The AVMA Practitioner Research Award was presented to Dr. Slocum in 1988. As a veterinary surgeon, research scientist, author, lecturer, and inventor, he distinguished himself in the correction of hip dysplasia by pelvic osteotomy and cranial cruciate repair, using the cranial closing wedge osteotomy technique. In 1976 the AAHA named him Veterinary Practitioner of the Year for pioneering a new surgical procedure for total hip replacement in small animals. Dr. Slocum was also the recipient of the AAHA Outstanding Practitioner Award (Northwest region) in 1995, the Oregon VMA Service Award, the Hap Paul Award given by the International Society for Technology in Arthroplasty, and the University of Oregon Profiles in Achievement Award.
His wife, Theresa; a daughter; and two sons survive him. Memorials may be made to AVORE or the Life Sciences Research and Education Center (for cancer and health-related research); contributions to either one may be sent to P.O. Box 40786, Eugene, OR 97404.
| ||Edward D. Stoddard |
Dr. Stoddard (KSU '43), 84, Kissimmee, Fla., died June 29, 2001. He was retired. From 1968-1985 Dr. Stoddard was a diagnostician at the State of Florida Diagnostic Laboratory in Kissimmee, serving as chief of the laboratory for a few years. Prior to that, Dr. Stoddard practiced at the Stoddard Animal Clinic, a small animal practice that he established in Miami in 1952. Early in his career, he taught anatomy at the University of Georgia.
Dr. Stoddard was an Army Air Force veteran, serving as a major in the Veterinary Corps. His wife, Millie; a daughter; and a son survive him.
| ||Mark H. Trueblood |
Dr. Trueblood (WSU '74), 53, Glendale, Ariz., died July 30. A prominent small animal practitioner and civic leader, Dr. Trueblood had just begun his second term as chair of the AVMA Political Action Committee Policy Board.
After receiving his DVM degree, Dr. Trueblood owned and operated Glennex Animal Clinic in Glendale. In 1980 he merged his practice with Apollo Animal Hospital, where he was practicing until the time of his death.
Dr. Trueblood volunteered much of his time to local and national causes. He was president of the Arizona VMA in 1987 and was named the Arizona Veterinarian of the Year in 1994. Dr. Trueblood was the Arizona delegate to the AVMA from 1993-1997. He had been a member of the AVMA PAC policy board since 1996.
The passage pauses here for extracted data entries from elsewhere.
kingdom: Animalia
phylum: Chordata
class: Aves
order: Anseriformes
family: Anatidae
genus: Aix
In 2000, he co-founded with fiancée Dr. Marilyn Millman and Judy Grana, former executive director of the Arizona VMA, The Snip and Chip Foundation, a nonprofit organization dedicated to educating and motivating pet owners to make responsible choices regarding sterilization and identification of their pets. Dr. Trueblood has also served on the Glendale Elementary School Board.
Dr. Trueblood is survived by a daughter and son, a brother, and several cousins, nieces, and nephews. Donations in memory of Dr. Trueblood may be made payable to The Snip and Chip Foundation, P.O. Box 1809, Sun City, AZ 85372.